After the virtual implant of the TARR device with coronary grafts, the flow became more organized and less recirculation was seen in the ascending aorta. Coronary perfusion was guaranteed with negligible flow differences between pre- and post-procedural configurations. However, despite being well perfused by chimney grafts, the procedure induces an increase of the pressure drop between the coronary ostia and the ascending aorta of 8 mmHg.

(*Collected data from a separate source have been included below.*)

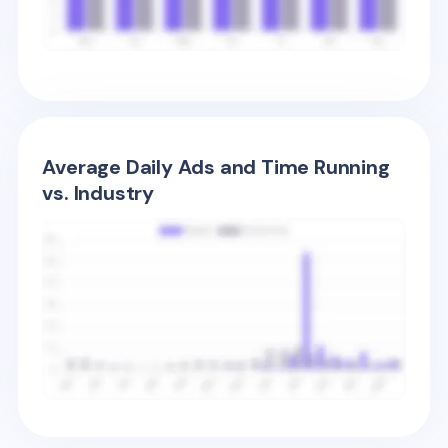
Average Daily Ads and Time Running
vs. Industry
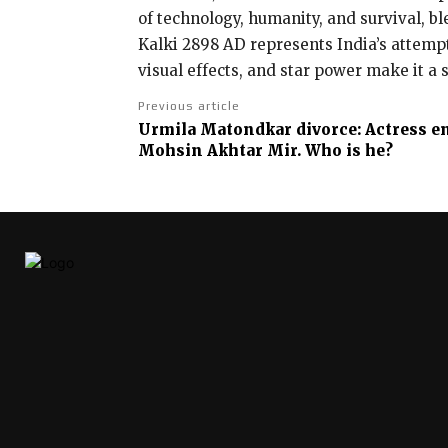
of technology, humanity, and survival, bl
Kalki 2898 AD represents India’s attempt
visual effects, and star power make it a 
Previous article
Urmila Matondkar divorce: Actress e
Mohsin Akhtar Mir. Who is he?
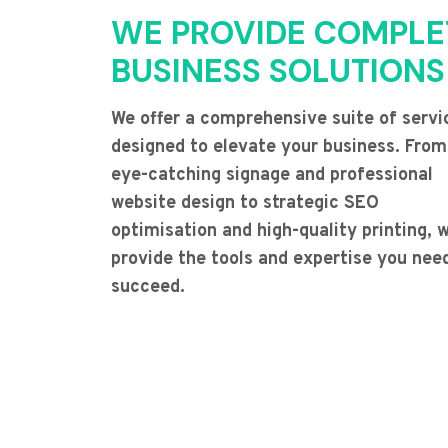
WE PROVIDE COMPLE
BUSINESS SOLUTIONS
We offer a comprehensive suite of servi
designed to elevate your business. From
eye-catching signage and professional
website design to strategic SEO
optimisation and high-quality printing, 
provide the tools and expertise you nee
succeed.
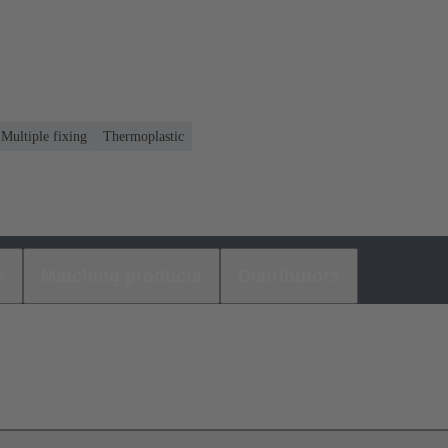
 Multiple fixing
Thermoplastic
s
Matching products
Distributors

The proposed numerical simulations, in the specific case under investigation, suggest that the TARR technique maintains coronary perfusion through the chimney grafts. This study calls for experimental validation and further analyses of the impact of TARR on cardiac afterload, decrease of aortic compliance and local pressure drop induced by the coronary chimney grafts.
经导管主动脉根部修复术(TARR)包括同时经血管内置换主动脉瓣、根部和升主动脉近端。本研究的目的是建立 TARR 的计算模型,以探讨血管内手术对烟囱移植物支持的冠状动脉循环的影响。
对一名升主动脉扩张的患者进行 CT 扫描,以获得近端胸主动脉的三维表示,包括主动脉根部和升主动脉分支。使用计算辅助设计工具修改几何形状,以创建 TARR 后处理配置,其中包括主要主动脉内移植物与 2 个用于冠状动脉循环的烟囱移植物集成。在术前和术后配置中使用脉动流入和流出端集总参数模型进行计算流体动力学模拟,以模拟外周主动脉和冠状动脉循环。评估了心脏周期中冠状动脉血流和压力的差异。
在虚拟植入带有冠状动脉移植物的 TARR 装置后,血流变得更加有序,升主动脉中的再循环减少。冠状动脉灌注通过烟囱移植物得到保证,术前和术后配置之间的流量差异可以忽略不计。然而,尽管烟囱移植物能够很好地灌注,但该手术会导致冠状动脉口和升主动脉之间的压力降增加 8mmHg。
在具体案例中,所提出的数值模拟表明 TARR 技术通过烟囱移植物维持冠状动脉灌注。本研究呼吁对 TARR 对心脏后负荷、主动脉顺应性降低和冠状动脉烟囱移植物引起的局部压力降的影响进行实验验证和进一步分析。